■ Task item
In this exercise, retype exactly the lines from the start of the entries through the line bearing "Instruktioner för att", leaving every picture out.

■ Given records
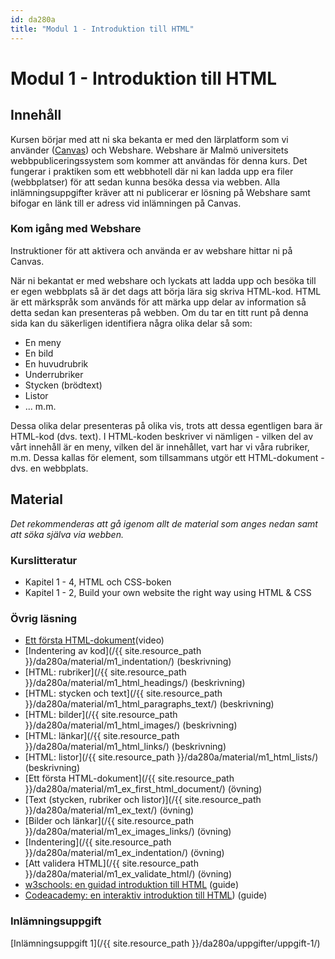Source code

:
 ```yaml
---
id: da280a
title: "Modul 1 - Introduktion till HTML"
---
```


# Modul 1 - Introduktion till HTML

## Innehåll

Kursen börjar med att ni ska bekanta er med den lärplatform som vi använder ([Canvas](https://mau.instructure.com/login/saml)) och Webshare. Webshare är Malmö universitets webbpubliceringssystem som kommer att användas för denna kurs. Det fungerar i praktiken som ett webbhotell där ni kan ladda upp era filer (webbplatser) för att sedan kunna besöka dessa via webben. Alla inlämningsuppgifter kräver att ni publicerar er lösning på Webshare samt bifogar en länk till er adress vid inlämningen på Canvas.

### Kom igång med Webshare

Instruktioner för att aktivera och använda er av webshare hittar ni på Canvas. 



När ni bekantat er med webshare och lyckats att ladda upp och besöka till er egen webbplats så är det dags att börja lära sig skriva HTML-kod. HTML är ett märkspråk som används för att märka upp delar av information så detta sedan kan presenteras på webben. Om du tar en titt runt på denna sida kan du säkerligen identifiera några olika delar så som:

* En meny
* En bild
* En huvudrubrik
* Underrubriker
* Stycken (brödtext)
* Listor
* ... m.m.

Dessa olika delar presenteras på olika vis, trots att dessa egentligen bara är HTML-kod (dvs. text). I HTML-koden beskriver vi nämligen - vilken del av vårt innehåll är en meny, vilken del är innehållet, vart har vi våra rubriker, m.m. Dessa kallas för element, som tillsammans utgör ett HTML-dokument - dvs. en webbplats.

## Material

_Det rekommenderas att gå igenom allt de material som anges nedan samt att söka själva via webben._

### Kurslitteratur

* Kapitel 1 - 4, HTML och CSS-boken
* Kapitel 1 - 2, Build your own website the right way using HTML & CSS

### Övrig läsning

* [Ett första HTML-dokument](https://youtu.be/bupWPZdXqIA)(video)
* [Indentering av kod](/{{ site.resource_path }}/da280a/material/m1_indentation/) (beskrivning)
* [HTML: rubriker](/{{ site.resource_path }}/da280a/material/m1_html_headings/) (beskrivning)
* [HTML: stycken och text](/{{ site.resource_path }}/da280a/material/m1_html_paragraphs_text/) (beskrivning)
* [HTML: bilder](/{{ site.resource_path }}/da280a/material/m1_html_images/) (beskrivning)
* [HTML: länkar](/{{ site.resource_path }}/da280a/material/m1_html_links/) (beskrivning)
* [HTML: listor](/{{ site.resource_path }}/da280a/material/m1_html_lists/) (beskrivning)
* [Ett första HTML-dokument](/{{ site.resource_path }}/da280a/material/m1_ex_first_html_document/) (övning)
* [Text (stycken, rubriker och listor)](/{{ site.resource_path }}/da280a/material/m1_ex_text/) (övning)
* [Bilder och länkar](/{{ site.resource_path }}/da280a/material/m1_ex_images_links/) (övning)
* [Indentering](/{{ site.resource_path }}/da280a/material/m1_ex_indentation/) (övning)
* [Att validera HTML](/{{ site.resource_path }}/da280a/material/m1_ex_validate_html/) (övning)
* [w3schools: en guidad introduktion till HTML](http://www.w3schools.com/htmL/html_intro.asp) (guide)
* [Codeacademy: en interaktiv introduktion till HTML](https://www.codecademy.com/resources/docs/html)) (guide)

### Inlämningsuppgift

[Inlämningsuppgift 1](/{{ site.resource_path }}/da280a/uppgifter/uppgift-1/)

■ Expected answer
Source code

:
 ```yaml
---
id: da280a
title: "Modul 1 - Introduktion till HTML"
---
```


# Modul 1 - Introduktion till HTML

## Innehåll

Kursen börjar med att ni ska bekanta er med den lärplatform som vi använder ([Canvas](https://mau.instructure.com/login/saml)) och Webshare. Webshare är Malmö universitets webbpubliceringssystem som kommer att användas för denna kurs. Det fungerar i praktiken som ett webbhotell där ni kan ladda upp era filer (webbplatser) för att sedan kunna besöka dessa via webben. Alla inlämningsuppgifter kräver att ni publicerar er lösning på Webshare samt bifogar en länk till er adress vid inlämningen på Canvas.

### Kom igång med Webshare

Instruktioner för att aktivera och använda er av webshare hittar ni på Canvas. 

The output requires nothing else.